(Pixel coordinate listings)

# # # #

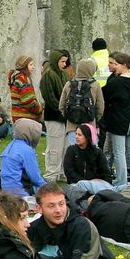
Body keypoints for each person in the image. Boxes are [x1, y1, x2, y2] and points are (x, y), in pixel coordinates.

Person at [101, 52, 130, 190]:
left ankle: (121, 182)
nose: (110, 65)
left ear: (124, 65)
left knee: (119, 152)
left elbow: (104, 95)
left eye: (113, 63)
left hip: (118, 121)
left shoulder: (117, 82)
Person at [40, 49, 73, 181]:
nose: (64, 64)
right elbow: (49, 97)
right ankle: (51, 173)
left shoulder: (64, 74)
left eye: (65, 61)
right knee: (54, 147)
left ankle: (62, 172)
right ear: (55, 61)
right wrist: (61, 110)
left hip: (64, 116)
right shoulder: (48, 75)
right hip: (53, 116)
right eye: (62, 61)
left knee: (65, 146)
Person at [0, 118, 48, 197]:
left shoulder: (11, 145)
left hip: (6, 191)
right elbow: (35, 177)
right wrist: (48, 188)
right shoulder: (26, 150)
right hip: (20, 192)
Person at [63, 125, 113, 195]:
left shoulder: (97, 152)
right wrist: (86, 182)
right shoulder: (71, 150)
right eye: (76, 134)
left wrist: (102, 182)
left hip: (95, 185)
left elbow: (106, 173)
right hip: (77, 184)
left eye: (80, 135)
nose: (76, 137)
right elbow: (69, 171)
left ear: (87, 137)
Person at [8, 55, 42, 122]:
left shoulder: (17, 78)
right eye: (31, 64)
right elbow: (29, 102)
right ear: (24, 66)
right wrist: (40, 109)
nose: (33, 67)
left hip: (20, 119)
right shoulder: (22, 80)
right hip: (25, 119)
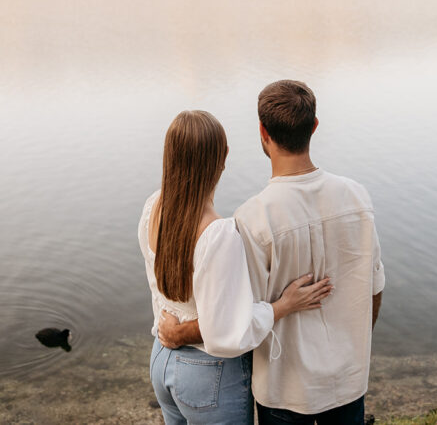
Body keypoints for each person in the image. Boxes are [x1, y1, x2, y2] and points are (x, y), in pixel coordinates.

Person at [160, 81, 385, 424]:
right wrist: (351, 347)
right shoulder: (358, 198)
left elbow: (232, 321)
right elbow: (374, 288)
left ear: (263, 133)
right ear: (314, 127)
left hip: (286, 392)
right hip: (348, 383)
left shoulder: (252, 219)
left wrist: (178, 333)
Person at [140, 109, 333, 425]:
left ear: (169, 155)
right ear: (222, 158)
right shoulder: (217, 233)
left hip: (161, 360)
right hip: (208, 374)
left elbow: (157, 287)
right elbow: (229, 331)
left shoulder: (153, 207)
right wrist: (283, 306)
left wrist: (172, 333)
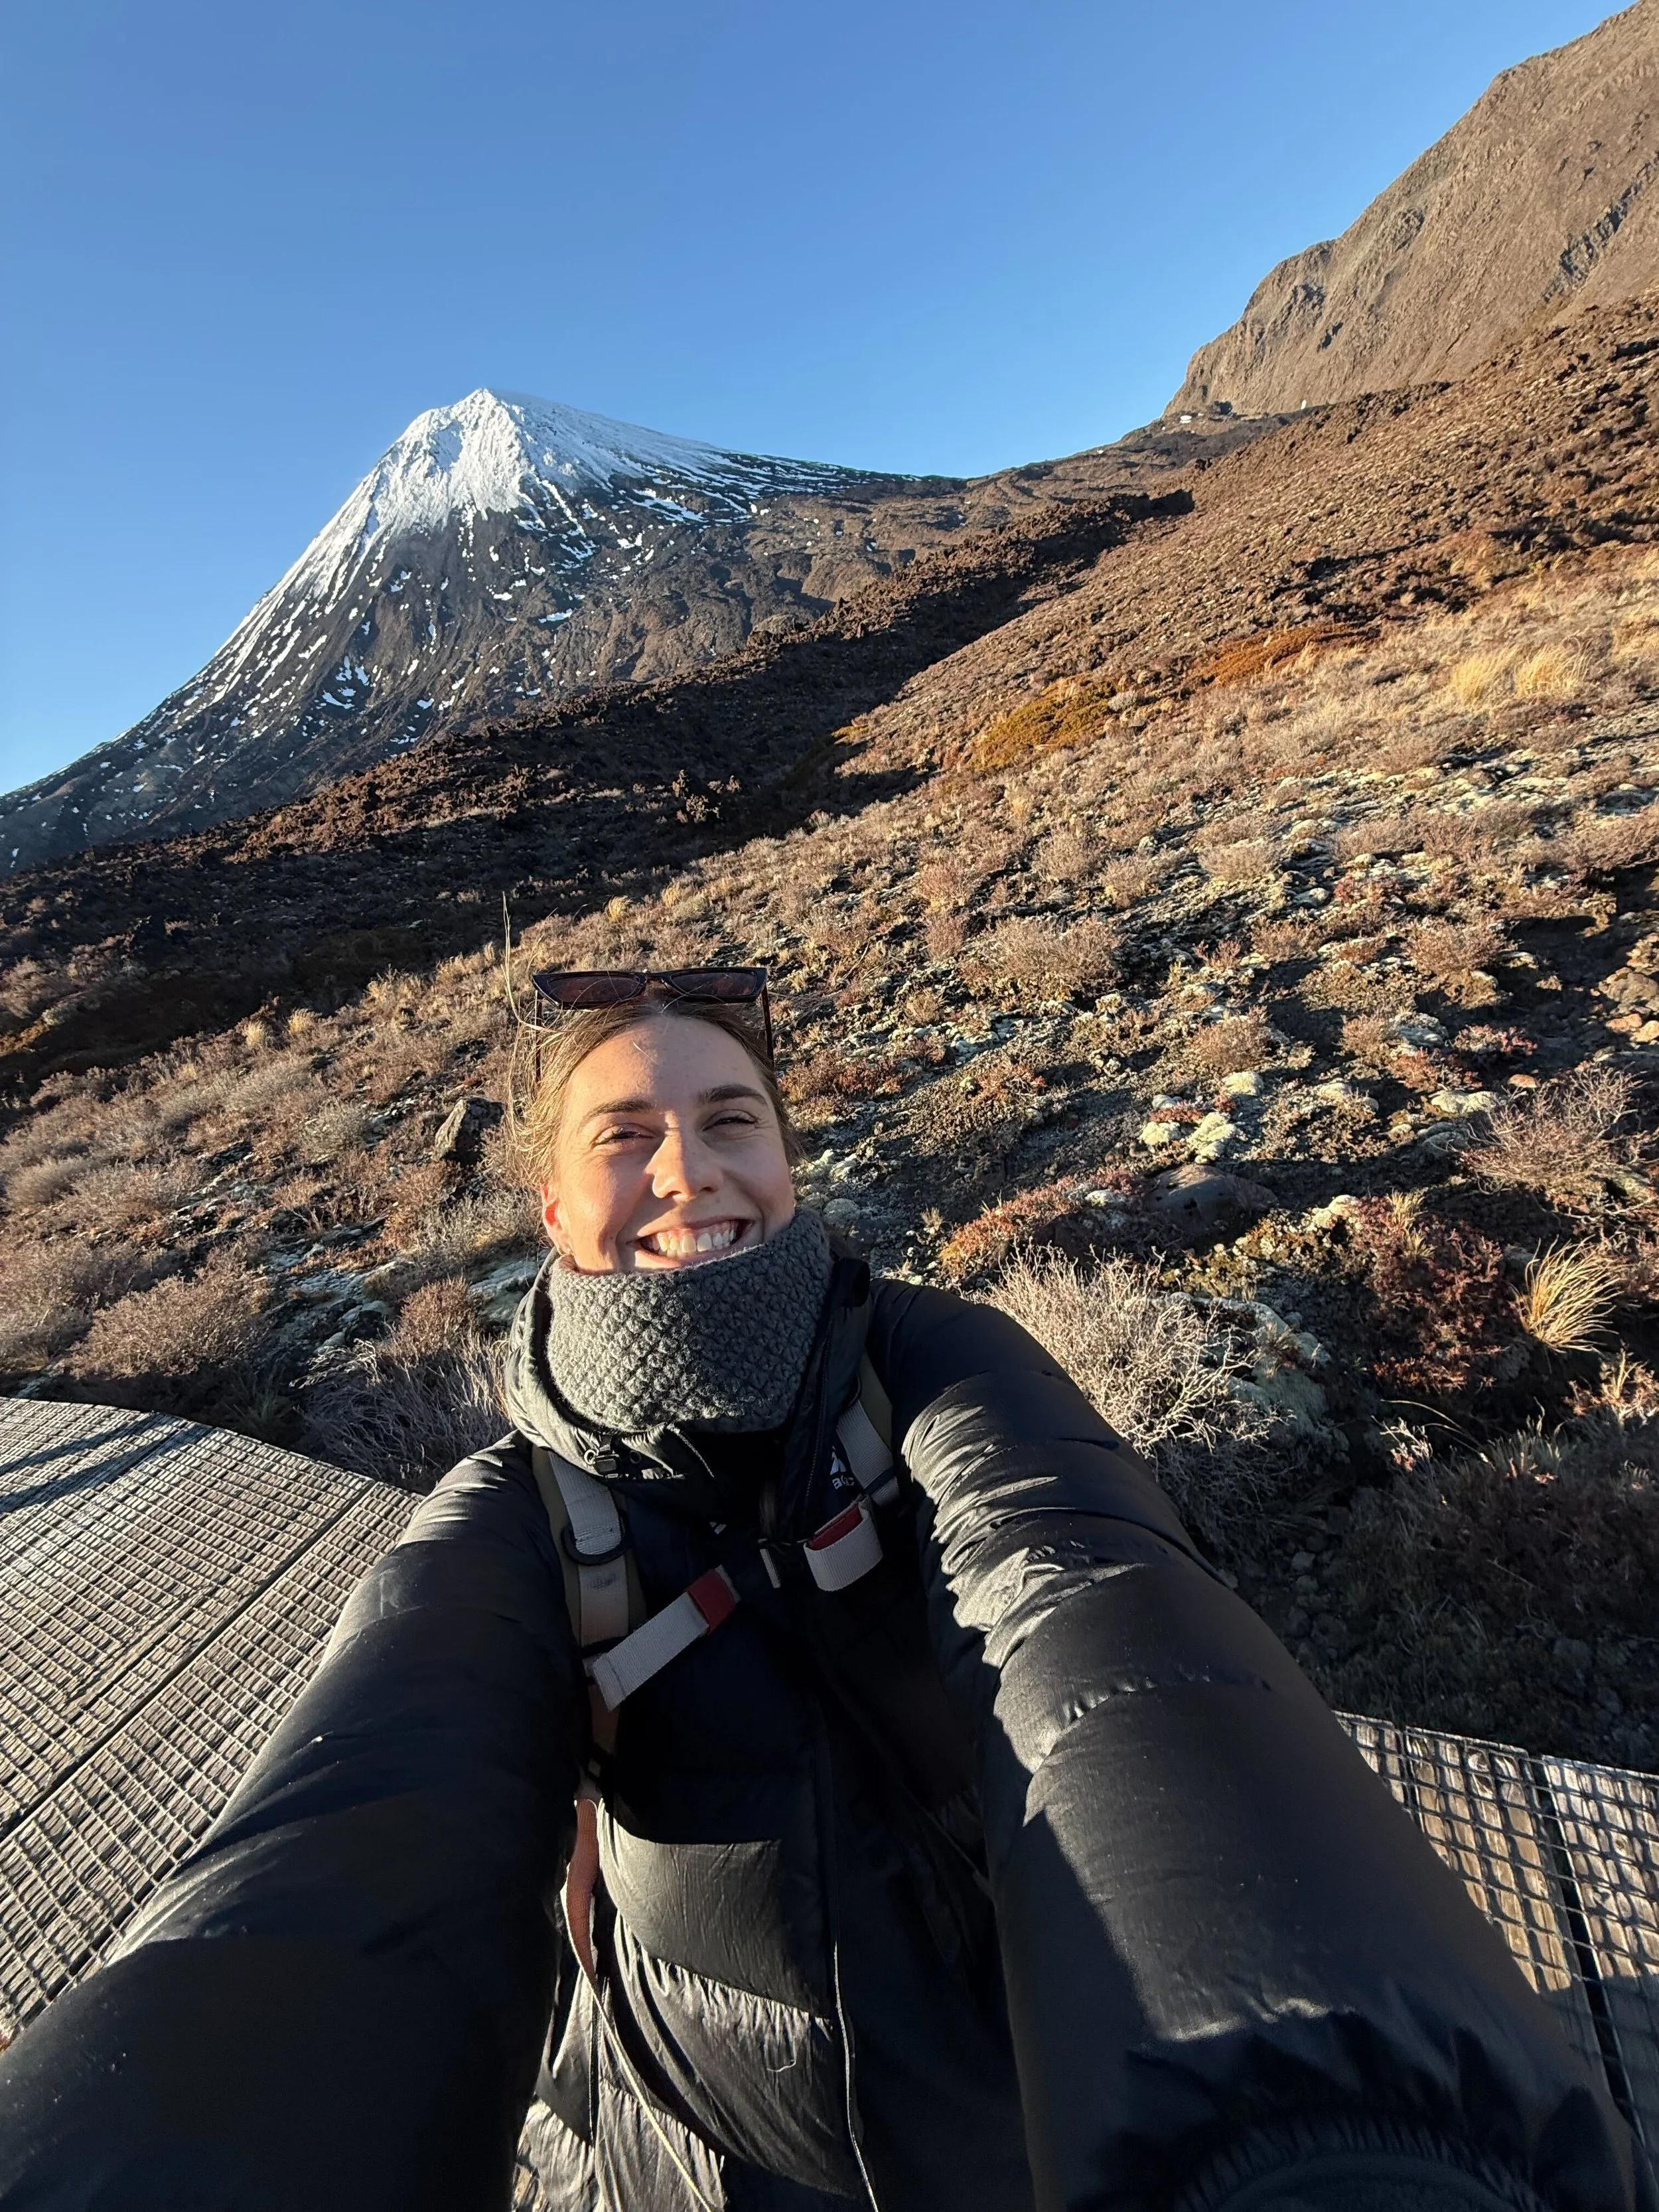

# # # #

• **WHAT NEEDS TO BE DONE**
Pull every line that holds the string "elbow" out of the records.

• **RESULT FOR THIS EXERCISE**
left elbow: (104, 95)
right elbow: (49, 97)
right elbow: (35, 177)
left elbow: (106, 173)
right elbow: (69, 171)
right elbow: (29, 102)
left elbow: (232, 321)
right elbow: (374, 288)
left elbow: (157, 287)
right elbow: (229, 331)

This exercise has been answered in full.